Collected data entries
· · ·
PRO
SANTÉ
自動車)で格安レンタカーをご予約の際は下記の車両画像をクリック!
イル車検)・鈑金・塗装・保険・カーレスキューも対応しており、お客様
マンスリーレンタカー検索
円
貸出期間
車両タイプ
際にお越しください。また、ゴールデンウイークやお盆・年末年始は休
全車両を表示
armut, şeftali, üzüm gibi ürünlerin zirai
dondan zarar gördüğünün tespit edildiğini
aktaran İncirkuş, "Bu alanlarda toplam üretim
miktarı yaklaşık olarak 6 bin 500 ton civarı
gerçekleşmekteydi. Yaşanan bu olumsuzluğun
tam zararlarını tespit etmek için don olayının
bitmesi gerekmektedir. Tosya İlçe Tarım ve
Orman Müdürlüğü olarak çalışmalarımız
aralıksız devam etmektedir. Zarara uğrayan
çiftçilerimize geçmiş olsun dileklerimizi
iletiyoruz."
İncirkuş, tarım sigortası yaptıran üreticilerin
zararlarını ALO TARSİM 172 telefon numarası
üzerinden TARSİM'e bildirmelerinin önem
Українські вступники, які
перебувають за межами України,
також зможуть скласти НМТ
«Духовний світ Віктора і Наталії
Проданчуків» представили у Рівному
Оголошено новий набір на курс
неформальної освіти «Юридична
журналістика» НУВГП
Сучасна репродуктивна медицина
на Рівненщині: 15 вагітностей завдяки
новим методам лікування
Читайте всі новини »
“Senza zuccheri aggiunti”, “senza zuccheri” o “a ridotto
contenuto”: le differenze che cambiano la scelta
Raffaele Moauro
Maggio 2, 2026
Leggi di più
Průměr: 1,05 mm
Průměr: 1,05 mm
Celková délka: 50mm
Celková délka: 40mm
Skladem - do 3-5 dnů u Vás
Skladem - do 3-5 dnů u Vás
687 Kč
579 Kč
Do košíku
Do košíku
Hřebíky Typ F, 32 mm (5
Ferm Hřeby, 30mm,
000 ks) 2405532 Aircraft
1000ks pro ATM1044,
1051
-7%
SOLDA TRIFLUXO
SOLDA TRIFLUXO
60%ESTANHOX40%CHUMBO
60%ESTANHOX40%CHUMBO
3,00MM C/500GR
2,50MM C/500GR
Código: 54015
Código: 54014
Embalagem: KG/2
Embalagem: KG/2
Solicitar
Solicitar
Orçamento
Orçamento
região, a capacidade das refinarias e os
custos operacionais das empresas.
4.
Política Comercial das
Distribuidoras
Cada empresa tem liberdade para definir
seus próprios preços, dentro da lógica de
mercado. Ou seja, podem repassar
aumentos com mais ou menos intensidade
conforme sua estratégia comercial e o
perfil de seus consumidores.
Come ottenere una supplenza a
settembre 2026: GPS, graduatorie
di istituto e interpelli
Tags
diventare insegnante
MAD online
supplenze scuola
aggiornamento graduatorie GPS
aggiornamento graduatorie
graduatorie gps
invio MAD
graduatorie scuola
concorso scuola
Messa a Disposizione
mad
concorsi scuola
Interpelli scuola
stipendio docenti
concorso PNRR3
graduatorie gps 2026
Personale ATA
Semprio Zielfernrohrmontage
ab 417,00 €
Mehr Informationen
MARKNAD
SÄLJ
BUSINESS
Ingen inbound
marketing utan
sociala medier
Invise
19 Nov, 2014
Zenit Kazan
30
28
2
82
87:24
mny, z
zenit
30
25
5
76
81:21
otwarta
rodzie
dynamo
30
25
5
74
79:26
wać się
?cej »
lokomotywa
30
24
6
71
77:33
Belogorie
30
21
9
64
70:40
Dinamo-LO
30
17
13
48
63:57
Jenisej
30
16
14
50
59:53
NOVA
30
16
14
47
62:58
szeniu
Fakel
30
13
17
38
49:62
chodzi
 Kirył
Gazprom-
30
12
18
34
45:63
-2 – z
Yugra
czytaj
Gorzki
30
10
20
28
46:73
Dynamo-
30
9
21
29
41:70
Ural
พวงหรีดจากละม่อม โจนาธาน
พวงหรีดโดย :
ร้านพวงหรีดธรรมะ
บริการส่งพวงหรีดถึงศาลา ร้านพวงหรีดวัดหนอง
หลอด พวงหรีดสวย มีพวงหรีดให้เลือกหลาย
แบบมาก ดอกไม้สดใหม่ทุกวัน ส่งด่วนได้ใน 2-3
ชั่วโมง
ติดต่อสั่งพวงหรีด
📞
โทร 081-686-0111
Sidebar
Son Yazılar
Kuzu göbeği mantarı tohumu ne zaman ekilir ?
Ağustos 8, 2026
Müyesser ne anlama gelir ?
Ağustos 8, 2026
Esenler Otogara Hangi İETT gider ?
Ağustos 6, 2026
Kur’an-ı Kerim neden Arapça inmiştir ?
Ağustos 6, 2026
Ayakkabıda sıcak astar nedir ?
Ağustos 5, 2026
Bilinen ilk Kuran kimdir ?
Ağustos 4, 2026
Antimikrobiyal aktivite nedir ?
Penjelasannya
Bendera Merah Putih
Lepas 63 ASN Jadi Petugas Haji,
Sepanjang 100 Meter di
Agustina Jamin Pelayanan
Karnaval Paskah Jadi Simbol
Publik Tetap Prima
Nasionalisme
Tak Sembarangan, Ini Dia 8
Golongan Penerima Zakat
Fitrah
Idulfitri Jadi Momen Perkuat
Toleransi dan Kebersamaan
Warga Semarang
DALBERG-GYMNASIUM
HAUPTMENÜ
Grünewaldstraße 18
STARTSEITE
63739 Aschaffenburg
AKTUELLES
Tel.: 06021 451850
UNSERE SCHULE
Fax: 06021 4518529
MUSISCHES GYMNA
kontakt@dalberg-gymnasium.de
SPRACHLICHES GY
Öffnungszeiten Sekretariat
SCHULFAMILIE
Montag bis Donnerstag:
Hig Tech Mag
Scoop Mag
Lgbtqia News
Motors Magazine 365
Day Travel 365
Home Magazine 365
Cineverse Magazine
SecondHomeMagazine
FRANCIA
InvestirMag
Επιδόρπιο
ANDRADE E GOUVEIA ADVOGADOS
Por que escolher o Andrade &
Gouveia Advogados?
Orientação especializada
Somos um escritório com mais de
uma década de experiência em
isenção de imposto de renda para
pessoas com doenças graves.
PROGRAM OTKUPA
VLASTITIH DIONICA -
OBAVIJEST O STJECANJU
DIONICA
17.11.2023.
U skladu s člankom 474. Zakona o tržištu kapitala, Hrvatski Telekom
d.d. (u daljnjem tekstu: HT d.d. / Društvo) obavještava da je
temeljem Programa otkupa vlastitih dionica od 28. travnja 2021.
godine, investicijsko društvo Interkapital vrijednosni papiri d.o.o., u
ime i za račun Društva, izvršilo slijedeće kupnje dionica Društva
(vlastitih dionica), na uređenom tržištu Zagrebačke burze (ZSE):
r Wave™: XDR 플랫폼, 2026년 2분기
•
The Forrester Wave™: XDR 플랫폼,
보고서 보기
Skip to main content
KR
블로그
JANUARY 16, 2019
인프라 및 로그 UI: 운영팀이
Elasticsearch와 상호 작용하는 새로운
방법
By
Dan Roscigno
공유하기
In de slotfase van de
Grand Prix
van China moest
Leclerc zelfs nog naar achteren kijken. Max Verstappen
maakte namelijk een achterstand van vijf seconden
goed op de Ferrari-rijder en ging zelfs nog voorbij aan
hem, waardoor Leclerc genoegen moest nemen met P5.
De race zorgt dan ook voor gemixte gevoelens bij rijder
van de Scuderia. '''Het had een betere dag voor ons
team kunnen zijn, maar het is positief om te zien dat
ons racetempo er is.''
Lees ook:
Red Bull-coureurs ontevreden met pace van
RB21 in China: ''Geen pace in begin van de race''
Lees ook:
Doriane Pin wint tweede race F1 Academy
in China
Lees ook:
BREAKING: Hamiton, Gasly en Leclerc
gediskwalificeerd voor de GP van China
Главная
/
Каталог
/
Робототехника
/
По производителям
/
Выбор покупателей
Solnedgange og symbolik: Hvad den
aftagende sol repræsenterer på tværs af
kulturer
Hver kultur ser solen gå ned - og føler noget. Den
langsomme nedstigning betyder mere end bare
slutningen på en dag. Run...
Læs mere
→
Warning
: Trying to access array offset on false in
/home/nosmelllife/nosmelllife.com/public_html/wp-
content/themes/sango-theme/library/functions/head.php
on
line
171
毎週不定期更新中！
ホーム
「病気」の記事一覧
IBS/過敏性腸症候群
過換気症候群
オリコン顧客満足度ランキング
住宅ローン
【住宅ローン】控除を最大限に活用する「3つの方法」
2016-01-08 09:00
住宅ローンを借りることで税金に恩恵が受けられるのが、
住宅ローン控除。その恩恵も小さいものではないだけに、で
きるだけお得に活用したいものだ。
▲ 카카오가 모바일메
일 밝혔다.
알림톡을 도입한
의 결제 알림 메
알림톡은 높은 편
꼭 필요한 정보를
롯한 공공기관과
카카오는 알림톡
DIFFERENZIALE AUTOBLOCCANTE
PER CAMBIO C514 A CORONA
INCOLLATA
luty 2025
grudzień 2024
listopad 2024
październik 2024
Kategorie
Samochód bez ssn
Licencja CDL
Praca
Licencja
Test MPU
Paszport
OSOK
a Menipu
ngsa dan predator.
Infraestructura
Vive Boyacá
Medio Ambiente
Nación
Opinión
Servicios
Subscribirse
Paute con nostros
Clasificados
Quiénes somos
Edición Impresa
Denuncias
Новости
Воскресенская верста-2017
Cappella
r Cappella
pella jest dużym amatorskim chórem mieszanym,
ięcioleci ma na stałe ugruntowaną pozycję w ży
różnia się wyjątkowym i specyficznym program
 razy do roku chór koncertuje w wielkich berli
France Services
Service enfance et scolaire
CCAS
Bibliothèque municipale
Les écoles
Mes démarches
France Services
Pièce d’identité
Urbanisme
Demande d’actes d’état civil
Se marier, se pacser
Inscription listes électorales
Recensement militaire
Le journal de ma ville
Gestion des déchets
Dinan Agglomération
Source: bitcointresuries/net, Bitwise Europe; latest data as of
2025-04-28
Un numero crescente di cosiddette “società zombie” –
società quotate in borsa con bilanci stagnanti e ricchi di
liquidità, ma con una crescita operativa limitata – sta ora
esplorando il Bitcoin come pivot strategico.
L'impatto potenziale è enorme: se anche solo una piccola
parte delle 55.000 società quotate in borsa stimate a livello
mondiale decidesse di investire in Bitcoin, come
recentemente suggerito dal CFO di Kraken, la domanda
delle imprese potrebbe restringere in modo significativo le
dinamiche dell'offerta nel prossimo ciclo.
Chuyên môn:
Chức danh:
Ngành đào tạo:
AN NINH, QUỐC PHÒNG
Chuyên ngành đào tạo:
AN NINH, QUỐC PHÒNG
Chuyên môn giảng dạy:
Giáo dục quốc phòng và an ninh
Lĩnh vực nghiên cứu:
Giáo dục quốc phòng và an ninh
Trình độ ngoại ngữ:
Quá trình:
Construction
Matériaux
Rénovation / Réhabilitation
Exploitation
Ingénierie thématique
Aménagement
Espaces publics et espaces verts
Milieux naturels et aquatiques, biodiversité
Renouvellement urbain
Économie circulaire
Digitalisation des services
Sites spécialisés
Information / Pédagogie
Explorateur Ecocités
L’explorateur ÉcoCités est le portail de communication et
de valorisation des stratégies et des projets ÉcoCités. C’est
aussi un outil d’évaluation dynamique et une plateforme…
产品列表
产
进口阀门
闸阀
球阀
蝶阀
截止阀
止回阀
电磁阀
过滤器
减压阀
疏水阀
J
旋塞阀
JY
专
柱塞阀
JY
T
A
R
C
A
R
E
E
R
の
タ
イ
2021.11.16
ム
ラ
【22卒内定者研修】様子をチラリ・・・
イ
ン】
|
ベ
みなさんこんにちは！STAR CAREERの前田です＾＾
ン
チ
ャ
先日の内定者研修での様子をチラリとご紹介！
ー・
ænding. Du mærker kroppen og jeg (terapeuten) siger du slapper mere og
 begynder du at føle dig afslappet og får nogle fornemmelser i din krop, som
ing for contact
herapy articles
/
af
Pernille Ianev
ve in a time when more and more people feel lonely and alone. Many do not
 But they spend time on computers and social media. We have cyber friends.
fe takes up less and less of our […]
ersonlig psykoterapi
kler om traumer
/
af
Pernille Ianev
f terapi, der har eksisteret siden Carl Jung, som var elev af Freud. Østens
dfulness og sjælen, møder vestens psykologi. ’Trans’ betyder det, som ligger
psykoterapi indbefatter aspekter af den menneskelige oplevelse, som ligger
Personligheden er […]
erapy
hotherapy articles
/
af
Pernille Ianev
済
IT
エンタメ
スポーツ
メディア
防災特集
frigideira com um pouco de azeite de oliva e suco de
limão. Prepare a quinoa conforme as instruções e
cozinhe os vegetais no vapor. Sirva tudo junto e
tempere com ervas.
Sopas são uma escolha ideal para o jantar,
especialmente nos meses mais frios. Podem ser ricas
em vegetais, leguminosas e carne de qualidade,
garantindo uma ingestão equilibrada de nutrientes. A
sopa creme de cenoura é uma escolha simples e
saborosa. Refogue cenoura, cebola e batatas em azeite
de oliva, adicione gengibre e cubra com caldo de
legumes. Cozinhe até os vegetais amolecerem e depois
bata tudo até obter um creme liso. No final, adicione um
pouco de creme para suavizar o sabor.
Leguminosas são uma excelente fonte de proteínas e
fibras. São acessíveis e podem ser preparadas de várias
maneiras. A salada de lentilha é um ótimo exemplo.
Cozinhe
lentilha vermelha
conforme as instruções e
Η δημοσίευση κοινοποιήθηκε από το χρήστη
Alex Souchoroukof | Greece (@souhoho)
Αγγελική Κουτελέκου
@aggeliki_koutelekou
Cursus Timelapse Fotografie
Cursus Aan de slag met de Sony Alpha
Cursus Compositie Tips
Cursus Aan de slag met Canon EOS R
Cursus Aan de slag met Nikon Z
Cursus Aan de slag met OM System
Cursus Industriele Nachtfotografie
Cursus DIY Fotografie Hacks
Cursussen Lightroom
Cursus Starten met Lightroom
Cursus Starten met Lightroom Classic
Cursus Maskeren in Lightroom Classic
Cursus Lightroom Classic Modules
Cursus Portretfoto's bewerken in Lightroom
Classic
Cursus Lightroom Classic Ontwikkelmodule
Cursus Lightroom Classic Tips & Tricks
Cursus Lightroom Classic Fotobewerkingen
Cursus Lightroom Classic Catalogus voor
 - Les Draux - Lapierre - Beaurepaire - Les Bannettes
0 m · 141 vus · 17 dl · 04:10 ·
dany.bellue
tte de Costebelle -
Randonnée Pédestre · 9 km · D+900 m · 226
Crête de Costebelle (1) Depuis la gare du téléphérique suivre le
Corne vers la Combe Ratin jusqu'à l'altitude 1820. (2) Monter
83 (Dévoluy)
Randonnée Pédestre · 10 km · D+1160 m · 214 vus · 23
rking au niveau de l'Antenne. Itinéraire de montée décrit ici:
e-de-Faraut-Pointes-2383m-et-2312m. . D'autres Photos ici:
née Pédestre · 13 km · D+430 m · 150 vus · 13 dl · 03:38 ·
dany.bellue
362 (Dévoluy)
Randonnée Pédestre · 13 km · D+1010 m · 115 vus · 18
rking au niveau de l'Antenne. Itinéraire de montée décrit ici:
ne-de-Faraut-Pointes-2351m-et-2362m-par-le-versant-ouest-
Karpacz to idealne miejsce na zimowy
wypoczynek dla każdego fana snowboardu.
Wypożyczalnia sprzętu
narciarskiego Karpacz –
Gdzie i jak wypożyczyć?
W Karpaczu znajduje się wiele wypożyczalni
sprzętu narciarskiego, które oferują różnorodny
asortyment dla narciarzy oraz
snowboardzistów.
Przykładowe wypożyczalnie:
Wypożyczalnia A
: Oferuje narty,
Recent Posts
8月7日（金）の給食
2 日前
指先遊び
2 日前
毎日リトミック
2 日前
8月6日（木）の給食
· · ·
## WORK ORDER
From the data above, pick out each line containing "Faraut" and copy it.

## TASK RESPONSE
e-de-Faraut-Pointes-2383m-et-2312m. . D'autres Photos ici:
ne-de-Faraut-Pointes-2351m-et-2362m-par-le-versant-ouest-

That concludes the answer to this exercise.